◆ EXERCISE DESCRIPTION ◆
Retype all the text in the rows below line for line, with no changes. Leave the pictures out of your answer.

◆ SOURCE MATERIAL ◆
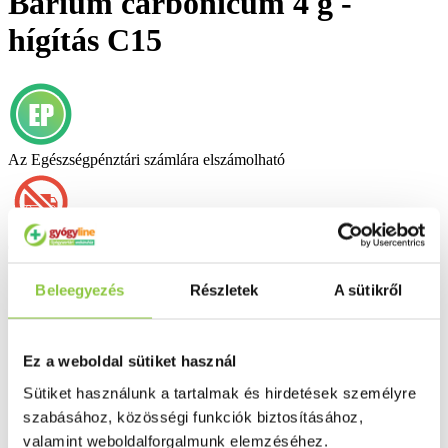
Barium carbonicum 4 g -
hígítás C15
Az Egészségpénztári számlára elszámolható
Csak személyesen átvehető termék
Beleegyezés
Részletek
A sütikről
Ez a weboldal sütiket használ
Sütiket használunk a tartalmak és hirdetések személyre
szabásához, közösségi funkciók biztosításához,
valamint weboldalforgalmunk elemzéséhez.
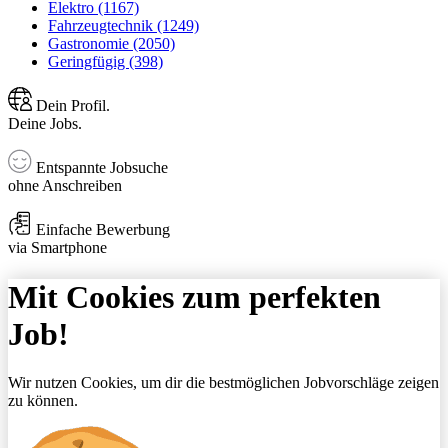
Elektro (1167)
Fahrzeugtechnik (1249)
Gastronomie (2050)
Geringfügig (398)
Dein Profil.
Deine Jobs.
Entspannte Jobsuche
ohne Anschreiben
Einfache Bewerbung
via Smartphone
Mit Cookies zum perfekten
Job!
Wir nutzen Cookies, um dir die bestmöglichen Jobvorschläge zeigen
zu können.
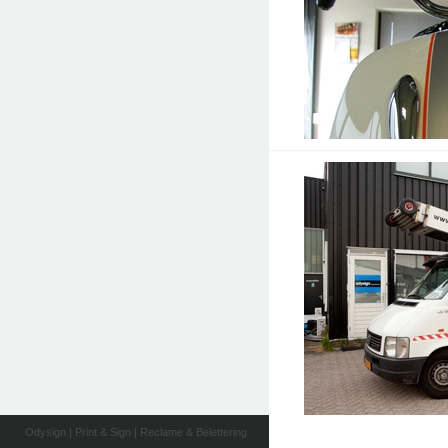
Odysign | Print & Sign | Reclame & Belettering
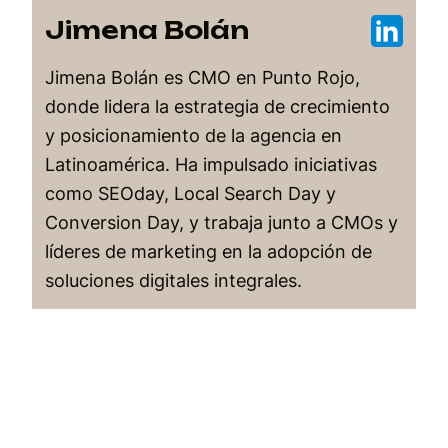
Jimena Bolán
Jimena Bolán es CMO en Punto Rojo,
donde lidera la estrategia de crecimiento
y posicionamiento de la agencia en
Latinoamérica. Ha impulsado iniciativas
como SEOday, Local Search Day y
Conversion Day, y trabaja junto a CMOs y
líderes de marketing en la adopción de
soluciones digitales integrales.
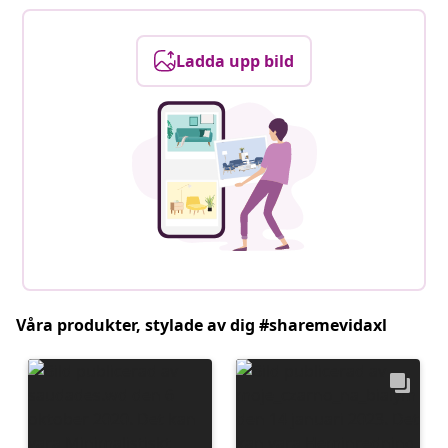
Ladda upp bild
Våra produkter, stylade av dig #sharemevidaxl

◆ OUTPUT FOR THIS EXERCISE ◆
Barium carbonicum 4 g -
hígítás C15
Az Egészségpénztári számlára elszámolható
Csak személyesen átvehető termék
Beleegyezés
Részletek
A sütikről
Ez a weboldal sütiket használ
Sütiket használunk a tartalmak és hirdetések személyre
szabásához, közösségi funkciók biztosításához,
valamint weboldalforgalmunk elemzéséhez.
Elektro (1167)
Fahrzeugtechnik (1249)
Gastronomie (2050)
Geringfügig (398)
Dein Profil.
Deine Jobs.
Entspannte Jobsuche
ohne Anschreiben
Einfache Bewerbung
via Smartphone
Mit Cookies zum perfekten
Job!
Wir nutzen Cookies, um dir die bestmöglichen Jobvorschläge zeigen
zu können.
Odysign | Print & Sign | Reclame & Belettering
Jimena Bolán
Jimena Bolán es CMO en Punto Rojo,
donde lidera la estrategia de crecimiento
y posicionamiento de la agencia en
Latinoamérica. Ha impulsado iniciativas
como SEOday, Local Search Day y
Conversion Day, y trabaja junto a CMOs y
líderes de marketing en la adopción de
soluciones digitales integrales.
Ladda upp bild
Våra produkter, stylade av dig #sharemevidaxl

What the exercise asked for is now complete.